**Work order**
Apart from the images, the entire listing below must be restated word for word.

**Supplied records**

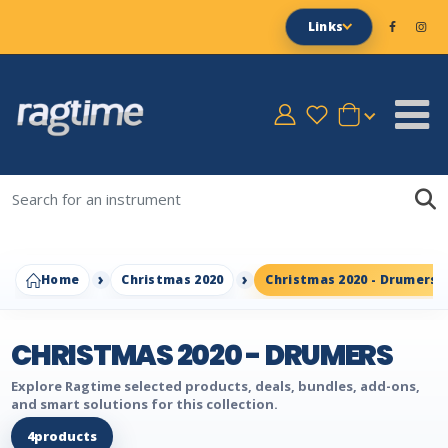
Links
Home
Christmas 2020
Christmas 2020 - Drumers
CHRISTMAS 2020 - DRUMERS
Explore Ragtime selected products, deals, bundles, add-ons,
and smart solutions for this collection.
4
products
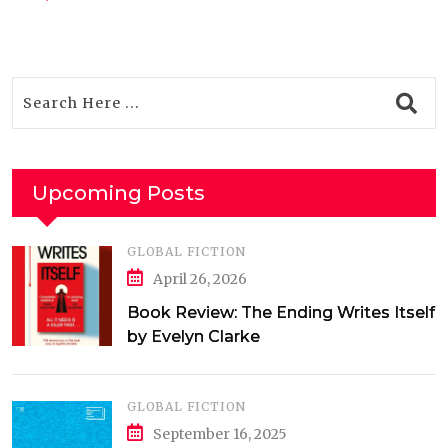
Upcoming Posts
GLOBAL FICTION
April 26, 2026
Book Review: The Ending Writes Itself
by Evelyn Clarke
GLOBAL FICTION
September 16, 2025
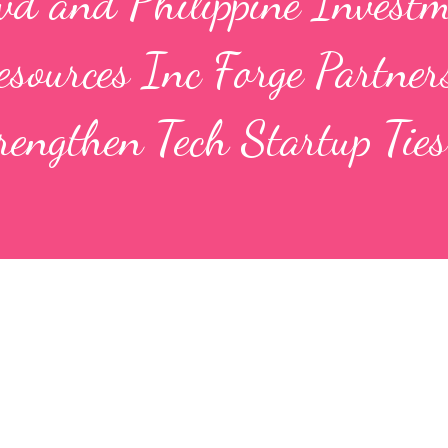
wd and Philippine Invest
sources Inc Forge Partner
rengthen Tech Startup Ties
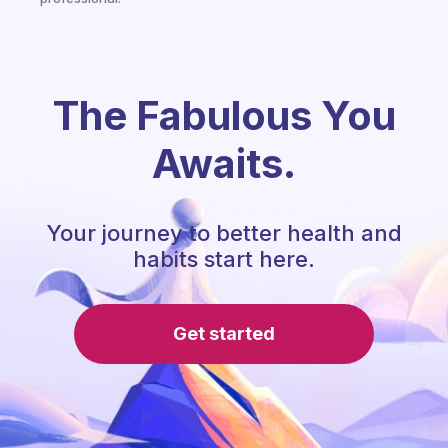
The Fabulous You
Awaits.
Your journey to better health and
habits start here.
Get started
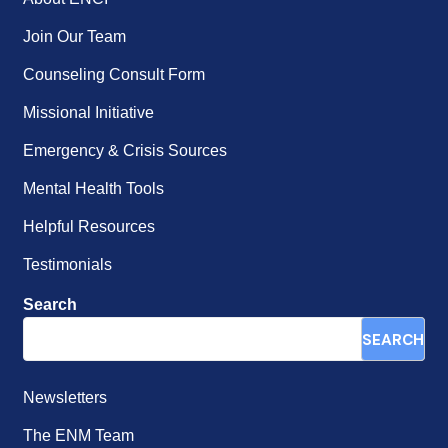
Join Our Team
Counseling Consult Form
Missional Initiative
Emergency & Crisis Sources
Mental Health Tools
Helpful Resources
Testimonials
Search
SEARCH
Newsletters
The ENM Team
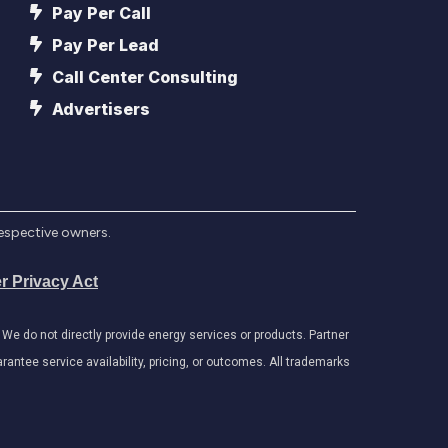
Pay Per Call
Pay Per Lead
Call Center Consulting
Advertisers
respective owners.
r Privacy Act
e do not directly provide energy services or products. Partner
antee service availability, pricing, or outcomes. All trademarks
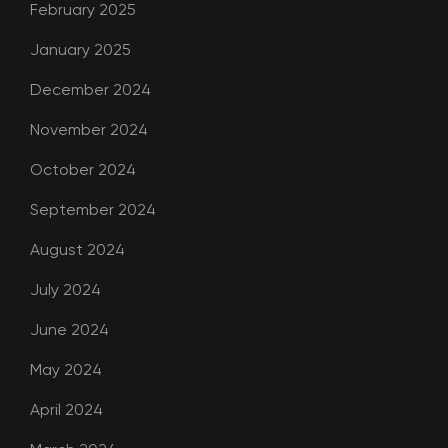
February 2025
January 2025
December 2024
November 2024
October 2024
September 2024
August 2024
July 2024
June 2024
May 2024
April 2024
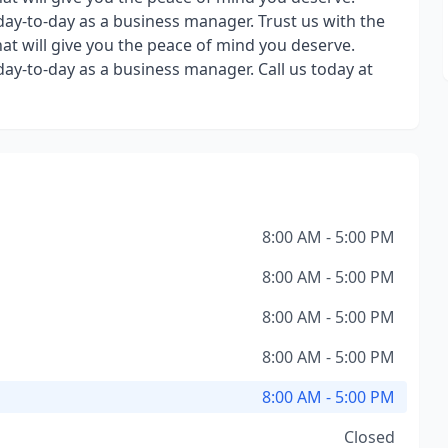
day-to-day as a business manager. Trust us with the
hat will give you the peace of mind you deserve.
day-to-day as a business manager. Call us today at
8:00 AM - 5:00 PM
8:00 AM - 5:00 PM
8:00 AM - 5:00 PM
8:00 AM - 5:00 PM
8:00 AM - 5:00 PM
Closed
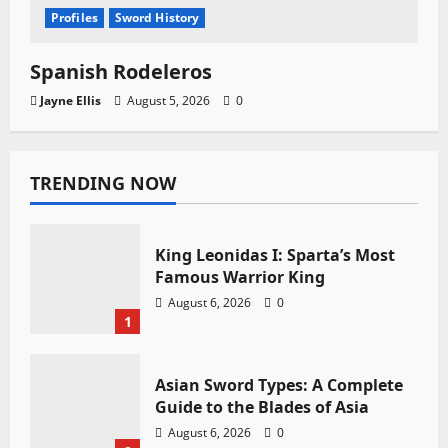
Profiles
Sword History
Spanish Rodeleros
Jayne Ellis
August 5, 2026
0
TRENDING NOW
King Leonidas I: Sparta’s Most
Famous Warrior King
August 6, 2026
0
1
Asian Sword Types: A Complete
Guide to the Blades of Asia
August 6, 2026
0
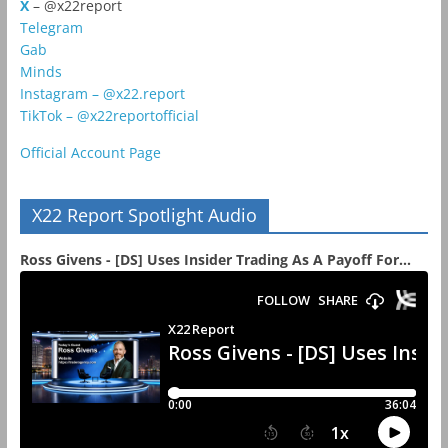
X
– @x22report
Telegram
Gab
Minds
Instagram – @x22.report
TikTok – @x22reportofficial
Official Account Page
X22 Report Spotlight Audio
Ross Givens - [DS] Uses Insider Trading As A Payoff For...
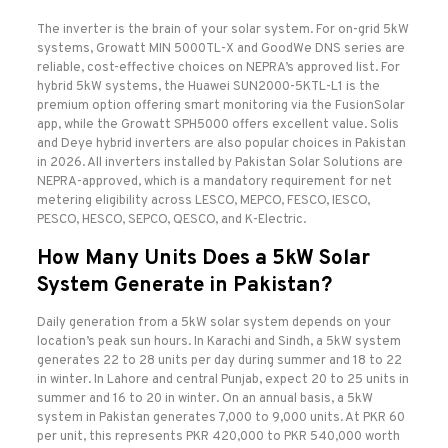
The inverter is the brain of your solar system. For on-grid 5kW
systems, Growatt MIN 5000TL-X and GoodWe DNS series are
reliable, cost-effective choices on NEPRA’s approved list. For
hybrid 5kW systems, the Huawei SUN2000-5KTL-L1 is the
premium option offering smart monitoring via the FusionSolar
app, while the Growatt SPH5000 offers excellent value. Solis
and Deye hybrid inverters are also popular choices in Pakistan
in 2026. All inverters installed by Pakistan Solar Solutions are
NEPRA-approved, which is a mandatory requirement for net
metering eligibility across LESCO, MEPCO, FESCO, IESCO,
PESCO, HESCO, SEPCO, QESCO, and K-Electric.
How Many Units Does a 5kW Solar
System Generate in Pakistan?
Daily generation from a 5kW solar system depends on your
location’s peak sun hours. In Karachi and Sindh, a 5kW system
generates 22 to 28 units per day during summer and 18 to 22
in winter. In Lahore and central Punjab, expect 20 to 25 units in
summer and 16 to 20 in winter. On an annual basis, a 5kW
system in Pakistan generates 7,000 to 9,000 units. At PKR 60
per unit, this represents PKR 420,000 to PKR 540,000 worth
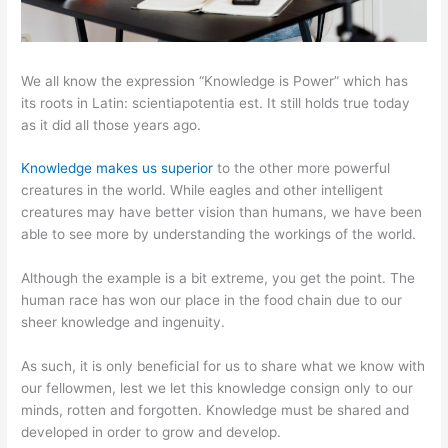
We all know the expression “Knowledge is Power” which has
its roots in Latin: scientiapotentia est. It still holds true today
as it did all those years ago.
Knowledge makes us superior
to the other more powerful
creatures in the world. While eagles and other intelligent
creatures may have better vision than humans, we have been
able to see more by understanding the workings of the world.
Although the example is a bit extreme, you get the point. The
human race has won our place in the food chain due to our
sheer knowledge and ingenuity.
As such, it is only beneficial for us to share what we know with
our fellowmen, lest we let this knowledge consign only to our
minds, rotten and forgotten. Knowledge must be shared and
developed in order to grow and develop.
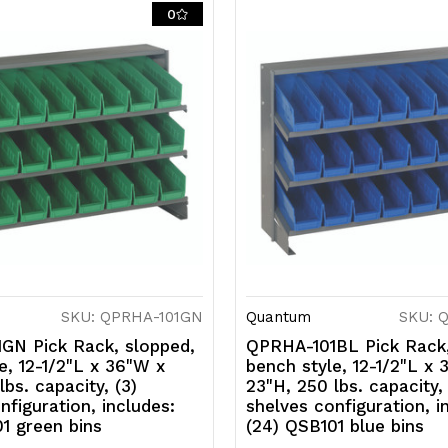
includes:
i
0
(24)
(
QSB101
Q
ivory
iv
bins
b
SKU: QPRHA-101GN
Quantum
SKU: 
GN Pick Rack, slopped,
QPRHA-101BL Pick Rack,
e, 12-1/2"L x 36"W x
bench style, 12-1/2"L x
lbs. capacity, (3)
23"H, 250 lbs. capacity, 
nfiguration, includes:
shelves configuration, i
1 green bins
(24) QSB101 blue bins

**Task result**
Links
Home
Christmas 2020
Christmas 2020 - Drumers
CHRISTMAS 2020 - DRUMERS
Explore Ragtime selected products, deals, bundles, add-ons,
and smart solutions for this collection.
4
products
Upcoming Posts
GLOBAL FICTION
April 26, 2026
Book Review: The Ending Writes Itself
by Evelyn Clarke
GLOBAL FICTION
September 16, 2025
wd and Philippine Invest
sources Inc Forge Partner
rengthen Tech Startup Ties
The Fabulous You
Awaits.
Your journey to better health and
habits start here.
Get started
Join Our Team
Counseling Consult Form
Missional Initiative
Emergency & Crisis Sources
Mental Health Tools
Helpful Resources
Testimonials
Search
SEARCH
Newsletters
The ENM Team
Pay Per Call
Pay Per Lead
Call Center Consulting
Advertisers
respective owners.
r Privacy Act
e do not directly provide energy services or products. Partner
antee service availability, pricing, or outcomes. All trademarks
February 2025
January 2025
December 2024
November 2024
October 2024
September 2024
August 2024
July 2024
June 2024
May 2024
April 2024
day-to-day as a business manager. Trust us with the
hat will give you the peace of mind you deserve.
day-to-day as a business manager. Call us today at
8:00 AM - 5:00 PM
8:00 AM - 5:00 PM
8:00 AM - 5:00 PM
8:00 AM - 5:00 PM
8:00 AM - 5:00 PM
Closed
Profiles
Sword History
Spanish Rodeleros
Jayne Ellis
August 5, 2026
0
TRENDING NOW
King Leonidas I: Sparta’s Most
Famous Warrior King
August 6, 2026
0
1
Asian Sword Types: A Complete
Guide to the Blades of Asia
August 6, 2026
0
X
– @x22report
Telegram
Gab
Minds
Instagram – @x22.report
TikTok – @x22reportofficial
Official Account Page
X22 Report Spotlight Audio
Ross Givens - [DS] Uses Insider Trading As A Payoff For...
The inverter is the brain of your solar system. For on-grid 5kW
systems, Growatt MIN 5000TL-X and GoodWe DNS series are
reliable, cost-effective choices on NEPRA’s approved list. For
hybrid 5kW systems, the Huawei SUN2000-5KTL-L1 is the
premium option offering smart monitoring via the FusionSolar
app, while the Growatt SPH5000 offers excellent value. Solis
and Deye hybrid inverters are also popular choices in Pakistan
in 2026. All inverters installed by Pakistan Solar Solutions are
NEPRA-approved, which is a mandatory requirement for net
metering eligibility across LESCO, MEPCO, FESCO, IESCO,
PESCO, HESCO, SEPCO, QESCO, and K-Electric.
How Many Units Does a 5kW Solar
System Generate in Pakistan?
Daily generation from a 5kW solar system depends on your
location’s peak sun hours. In Karachi and Sindh, a 5kW system
generates 22 to 28 units per day during summer and 18 to 22
in winter. In Lahore and central Punjab, expect 20 to 25 units in
summer and 16 to 20 in winter. On an annual basis, a 5kW
system in Pakistan generates 7,000 to 9,000 units. At PKR 60
per unit, this represents PKR 420,000 to PKR 540,000 worth
We all know the expression “Knowledge is Power” which has
its roots in Latin: scientiapotentia est. It still holds true today
as it did all those years ago.
Knowledge makes us superior
to the other more powerful
creatures in the world. While eagles and other intelligent
creatures may have better vision than humans, we have been
able to see more by understanding the workings of the world.
Although the example is a bit extreme, you get the point. The
human race has won our place in the food chain due to our
sheer knowledge and ingenuity.
As such, it is only beneficial for us to share what we know with
our fellowmen, lest we let this knowledge consign only to our
minds, rotten and forgotten. Knowledge must be shared and
developed in order to grow and develop.
includes:
i
0
(24)
(
QSB101
Q
ivory
iv
bins
b
SKU: QPRHA-101GN
Quantum
SKU: 
GN Pick Rack, slopped,
QPRHA-101BL Pick Rack,
e, 12-1/2"L x 36"W x
bench style, 12-1/2"L x
lbs. capacity, (3)
23"H, 250 lbs. capacity, 
nfiguration, includes:
shelves configuration, i
1 green bins
(24) QSB101 blue bins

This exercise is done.